A Myosin Light Chain Is Critical for Fungal Growth Robustness in Candida albicans

In a number of elongated cells, such as fungal hyphae, a vesicle cluster is observed at the growing tip. This cluster, called a Spitzenkorper, has been suggested to act as a vesicle supply center, yet analysis of its function is challenging, as a majority of components identified thus far are essential for growth. Here, we probe the function of the Spitzenkorper in the human fungal pathogen Candida albicans, using genetics and synthetic physical interactions (SPI). We show that the C. albicans Spitzenkorper is comprised principally of secretory vesicles. Mutant strains lacking the Spitzenkorper component myosin light chain 1 (Mlc1) or having a SPI between Mlc1 and either another Spitzenkorper component, the Rab GTPase Sec4, or prenylated green fluorescent protein (GFP), are viable and still exhibit a Spitzenkorper during filamentous growth. Strikingly, all of these mutants formed filaments with increased diameters and extension rates, indicating that Mlc1 negatively regulates myosin V, Myo2, activity.

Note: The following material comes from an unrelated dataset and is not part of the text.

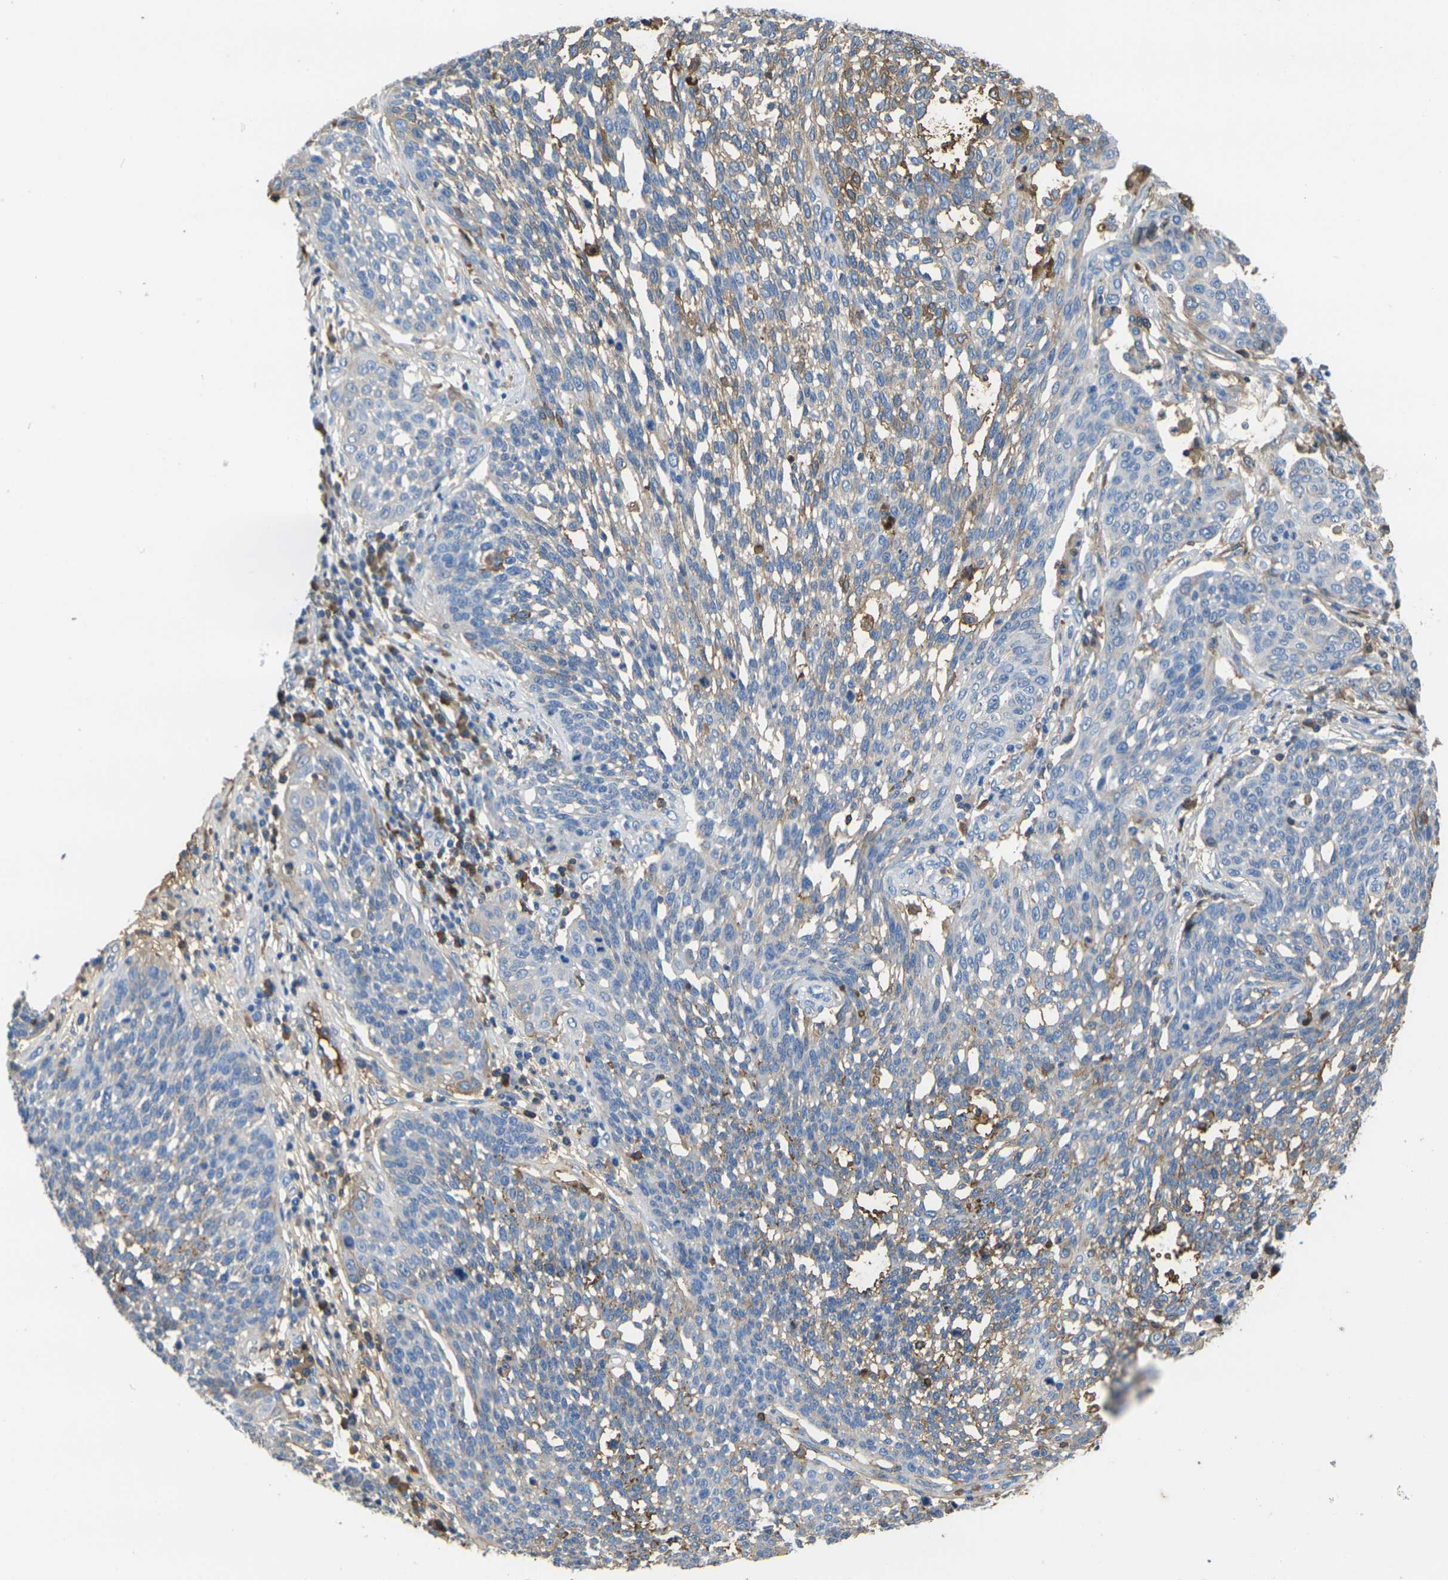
{"staining": {"intensity": "moderate", "quantity": "25%-75%", "location": "cytoplasmic/membranous"}, "tissue": "cervical cancer", "cell_type": "Tumor cells", "image_type": "cancer", "snomed": [{"axis": "morphology", "description": "Squamous cell carcinoma, NOS"}, {"axis": "topography", "description": "Cervix"}], "caption": "About 25%-75% of tumor cells in human cervical squamous cell carcinoma reveal moderate cytoplasmic/membranous protein staining as visualized by brown immunohistochemical staining.", "gene": "GREM2", "patient": {"sex": "female", "age": 34}}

The results of our quantitative studies reveal a strong correlation between filament diameter and extension rate, which is consistent with the vesicle supply center model for fungal tip growth. Together, our results indicate that the Spitzenkorper protein Mlc1 is important for growth robustness and reveal a critical link between filament morphology and extension rate. IMPORTANCE Hyphal tip growth is critical in a range of fungal pathogens, in particular for invasion into animal and plant tissues. In Candida albicans, as in many fila-mentous fungi, a cluster of vesicles, called a Spitzenkorper, is observed at the tip of growing hyphae that is thought to function as a vesicle supply center. A central prediction of the vesicle supply center model is that the filament diameter is proportional to the extension rate. Here, we show that mutants lacking the Spitzenkorper component myosin light chain 1 (Mlc1) or having synthetic physical interactions between Mlc1 and either another Spitzenkorper component or prenylated GFP, are defective in filamentous growth regulation, exhibiting a range of growth rates and sizes, with a strong correlation between diameter and extension rate. These results suggest that the Spitzenkorper is important for growth robustness and reveal a critical link between filament morphology and extension rate.